On 04/02/15 01:02, Dan McGee wrote:
> On Tue, Feb 3, 2015 at 8:47 AM, David Macek <[email protected]> wrote:
>> Hi all.
>>
>> The issue is that pacman refuses to replace a file during package upgrade if 
>> the case of the file's name has changed between versions. The error 
>> displayed is this:
>>
>>> error: failed to commit transaction (conflicting files)
>>> example2: /path/to/file exists in filesystem
>>> Errors occurred, no packages were upgraded.
>>
>> I'm using pacman on Windows/NTFS (ported as part of the MSYS2 project). I'm 
>> not completely sure if the problem is in upstream pacman, or only in the 
>> ported one, but it's happened enough times to prompt me to ask you people. I 
>> don't fully understand _alpm_db_find_fileconflicts, but it seems that it 
>> can't discover that the conflicting file will be removed with the old 
>> version of the package before an actual conflict can occur.
>>
>> Would this be considered as a bug in pacman?
>>
>> For the whole log (not much longer) and example PKGBUILDs, look here: 
>> https://gist.github.com/elieux/8faaf423601d7ef01d0f
>>
>> Note that NTFS while is not case-sensitive by default, it is case-preserving.
> 
> This is a quick response without diving into the code, but from what I
> remember and can offer:
> 
> 1. If you could provide debug-level logs using `--debug`, that will
> make everything easier to troubleshoot. Your test case is very useful
> though, and can potentially even be turned into a pactest case later
> if this really wants to get solved.
> 2. "Does file exist" checks use either stat() or access(), which
> likely do the right thing with regards to case-sensitivity. However,
> pacman internally knows nothing about "are these two paths the same"
> characteristics of a particular filesystem. It simply uses strcmp() to
> see if they are identical.
> 3. There are a lot of assumptions related to #2 in the codebase, but
> in theory, we could look at a path, get filesystem info (statfs) for
> that path, and then decide if we should be case sensitive or
> insensitive when doing operations here.

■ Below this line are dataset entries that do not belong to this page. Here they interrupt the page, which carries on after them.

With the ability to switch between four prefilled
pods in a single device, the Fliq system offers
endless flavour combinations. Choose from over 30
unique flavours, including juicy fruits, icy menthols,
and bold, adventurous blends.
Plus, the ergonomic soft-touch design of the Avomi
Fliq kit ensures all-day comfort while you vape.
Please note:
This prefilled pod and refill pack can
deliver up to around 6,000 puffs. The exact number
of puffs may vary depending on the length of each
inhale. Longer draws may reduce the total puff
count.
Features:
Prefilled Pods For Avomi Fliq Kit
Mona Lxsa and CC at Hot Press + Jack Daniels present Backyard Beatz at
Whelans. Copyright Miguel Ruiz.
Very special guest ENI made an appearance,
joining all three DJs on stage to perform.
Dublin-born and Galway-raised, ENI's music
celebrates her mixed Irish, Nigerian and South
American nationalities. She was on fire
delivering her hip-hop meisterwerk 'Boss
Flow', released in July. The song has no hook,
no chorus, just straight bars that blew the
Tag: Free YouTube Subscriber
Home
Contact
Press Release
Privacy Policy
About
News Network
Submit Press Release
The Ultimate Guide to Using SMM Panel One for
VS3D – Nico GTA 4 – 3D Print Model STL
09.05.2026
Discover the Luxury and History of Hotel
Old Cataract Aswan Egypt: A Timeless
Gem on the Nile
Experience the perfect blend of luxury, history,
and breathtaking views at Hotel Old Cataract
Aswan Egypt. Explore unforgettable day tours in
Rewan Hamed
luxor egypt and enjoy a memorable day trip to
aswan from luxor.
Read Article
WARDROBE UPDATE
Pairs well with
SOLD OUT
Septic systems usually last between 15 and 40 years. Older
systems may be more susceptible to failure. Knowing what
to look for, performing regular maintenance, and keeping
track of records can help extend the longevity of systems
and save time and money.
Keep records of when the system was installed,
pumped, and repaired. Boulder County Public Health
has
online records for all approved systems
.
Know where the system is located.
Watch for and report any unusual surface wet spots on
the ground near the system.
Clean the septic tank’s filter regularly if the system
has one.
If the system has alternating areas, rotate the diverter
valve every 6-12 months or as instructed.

We already check all mountpoints when checking space requirements. I'm
sure we can assess the case-sensitivity of the filesystem then.

> 4. Given the scope of #3, I wouldn't so much call this a bug as an
> unimplemented feature.
> 5. It is awesome that you are using pacman in a non-Arch setting! I
> think Allan/Dave/Andrew/current maintainers would definitely accept
> patches for better support for MSYS in "upstream" pacman as long as
> they don't have a negative impact on Arch usage, and this would also
> save you the burden of maintaining a large patchset and merging
> upstream all the time.

Sure  - send through any patches.  Although from memory, not a lot
needed changed when I last looked at your pathset it was not that big.